Stephen Hawking's strange law of entropy is making atoms on Earth act like black holes

The discovery shows Professor Hawking's law appears at both the huge scales of space and at the tiny scale of atoms, specifically those in superfluid helium

A bizarre discovery has revealed that cold helium atoms in lab conditions on Earth abide by the same law of entropy that governs the behaviour of black holes. Read more: What are black holes? WIRED explains

The law, first developed by Professor Stephen Hawking and Jacob Bekenstein in the 1970s, describes how the entropy, or the amount of disorder, increases in a black hole when matter falls into it. In particular, it explains that entropy only increases when the surface area of the black hole changes, not the volume. It is like measuring how many files there are in a filing cabinet based on the surface area of the drawer, rather than how deep the drawer is.

Another way of looking at entropy is this: an egg in its 'classic' state has low entropy, while a whisked egg has high entropy. You can't reverse this process meaning entropy, like time, only moved forward.

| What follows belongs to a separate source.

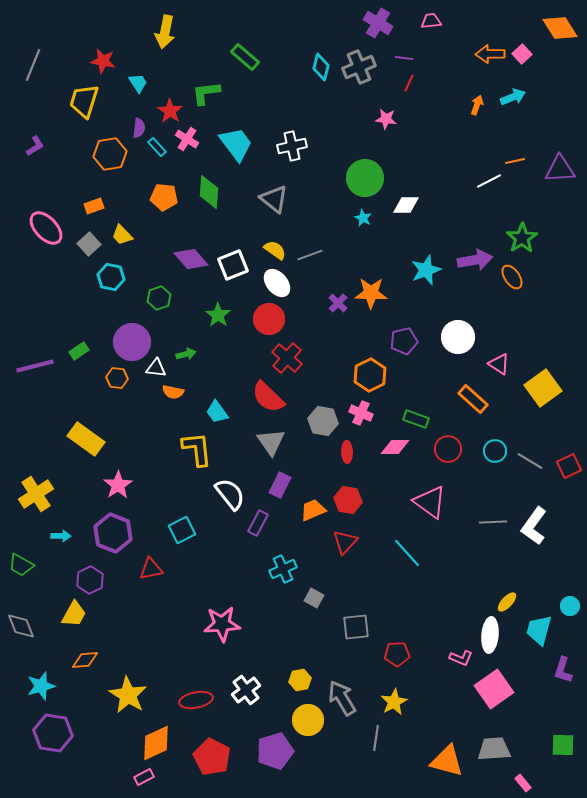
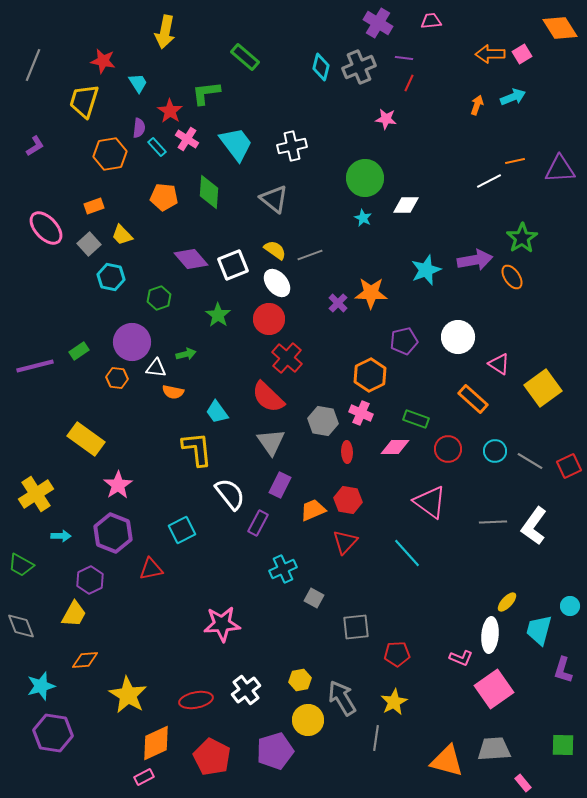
pink square at (522, 54): rotated 12 degrees clockwise
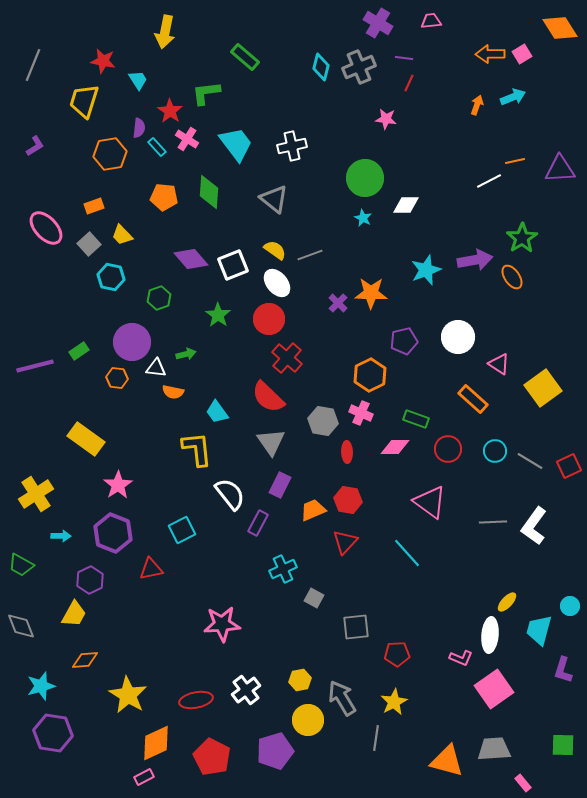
cyan trapezoid at (138, 83): moved 3 px up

Hawking and Bekenstein proposed that when matter gets too close to the event horizon of a black hole and ultimately gets pulled in, the information contained in that matter is added to the black hole and this is a form of entropy. As the black hole's surface area increases, so too does its event horizon, which increases the amount of matter than can be pulled in and entropy hurtles on.

Now, it seems, this behaviour appears at both the huge scales of outer space and at the tiny scale of atoms, specifically those that make up superfluid helium.

"It's called an entanglement area law,” explained Adrian Del Maestro, physicist at the University of Vermont. "It points to a deeper understanding of reality” and could be a significant step toward a long-sought quantum theory of gravity and new advances in quantum computing.

The law works because of a quantum mechanical property called entanglement. When atoms are 'entangled' the measurement of one of the atoms will not only cause it to 'pick' one state, but it will also instantaneously cause the atoms it is entangled with to do the same, even if that atom has not been measured itself.

Using two supercomputers, Del Maestro and his team studied interactions of 64 helium atoms in a superfluid, which is a fluid with zero viscosity.

The researchers found the amount of entangled quantum information shared between two regions of a container was determined by the surface area of the sphere, not its volume. They also found the degree of entanglement in the superfluid depended on its density.

"Entanglement is non-classical information shared between parts of a quantum state," notes Del Maestro. It's "the characteristic trait of quantum mechanics that is most foreign to our classical reality."

Read more: Quantum computing and quantum supremacy, explained

The idea had been considered but never been seen. Now it has been witnessed, it could become useful in trying to build quantum computers, which rely on entanglement to function. Due to the way the tiniest of particles behave, operations can be done much more quickly and use less energy than classical computers.

In classical computing, a bit is a single piece of information that can exist in two states – 1 or 0. Quantum computing uses quantum bits, or 'qubits', with two states that store much more information than just 1 or 0, because they can exist in any superposition of these values. Put more simply, think of a qubit like a sphere. A classical bit would sit at either of the poles of this sphere, but a qubit can sit at any point on the sphere.

"Traditionally qubits are treated as separated physical objects with two possible distinguishable states, 0 and 1," Alexey Fedorov, physicist at the Moscow Institute of Physics and Technology told WIRED. "The difference between classical bits and qubits is that we can also prepare qubits in a quantum superposition of 0 and 1 and create nontrivial correlated states of a number of qubits, so-called 'entangled states.'"

"Superfluid helium could become an important resource – the fuel – for a new generation of quantum computers," said Del Maestro. To make use of its information processing potential, however, "we have to understand more deeply how it works" he added.